Another man crossed the finish…and immediately started puking. He could barely make it two feet without doubling over in pain. As we headed to the medical tent, he grabbed my arm and asked if he could stop to get his picture taken first. I was hesitant (he had apparently been puking since mile 24 of the marathon, so I was pretty worried), but as we headed towards the picture line an amazing thing happened. Everyone in line (~20 people) let him go ahead of them. These people had been moving for more than 13 hours and were willing to stand a little bit longer to let this man get his picture taken before heading to medical.
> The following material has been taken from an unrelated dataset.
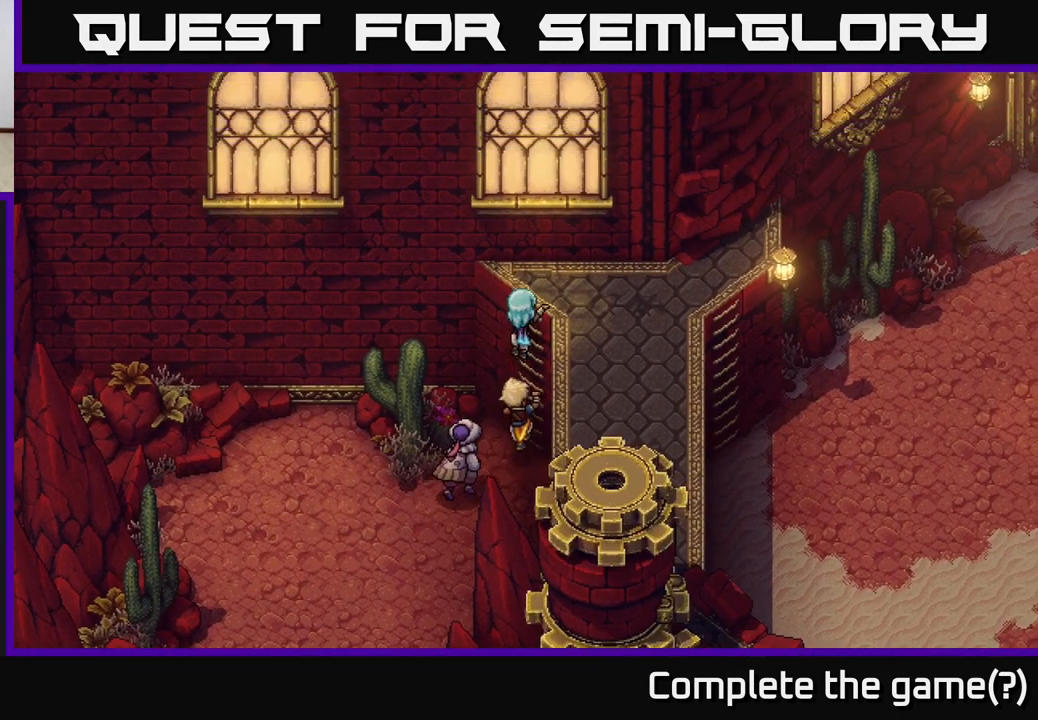
{"buttons": [], "left_stick": "right", "right_stick": "center", "events": [[267, "left_stick", "right"]]}
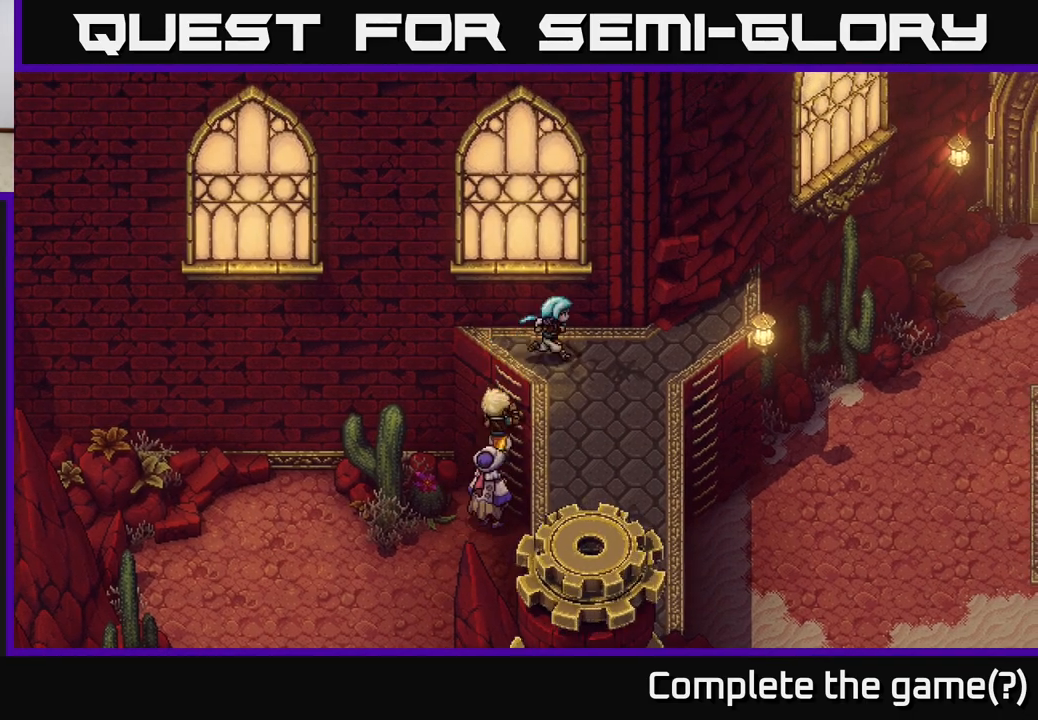
{"buttons": [], "left_stick": "right", "right_stick": "center", "events": []}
And then there was Kate. Kate is a family friend who was completing her second Ironman. She had stayed with me in August when she visited WI to take a look at the course and now was back to kick some butt! I had been keeping tabs on her all day, via text and the athlete tracker. Around 7:35pm, I knew that she was headed towards the finish line and I got ready. Catchers are allowed to keep an eye out for any finishers they know and as soon as they see the person, run to the front of the line and call off the other catcher. As soon as I saw Kate coming, I dashed to the front of the line yelling, “I got this one.” It was amazing to watch her raise her arms overhead as she crossed the line and to get to be the first one to congratulate her. Now, Kate is a total badass, so she left it all out on the course. I was worried about her for the first few minutes, but luckily it was nothing some chocolate milk couldn’t fix. As she sipped her milk and I worked on getting her shoes off, Kate noticed my car key stuck in my shoelaces. She looked at me and said “I didn’t know you had a Kia.” The look of surprise on the other catcher’s face was priceless, we had gone from worried to having a random conversation about cars in the span of about 5min. I suppose that’s just how it goes in the finish area. So a big CONGRATULATIONS to Kate on an awesome race!
In conclusion, did I get sweaty? Yes. Did I get puked on? Yes. Did I end up smelling like an odd combination of salt and chocolate milk? Oh yes. Would I do it again? In a heartbeat.
Have you ever volunteered at a race?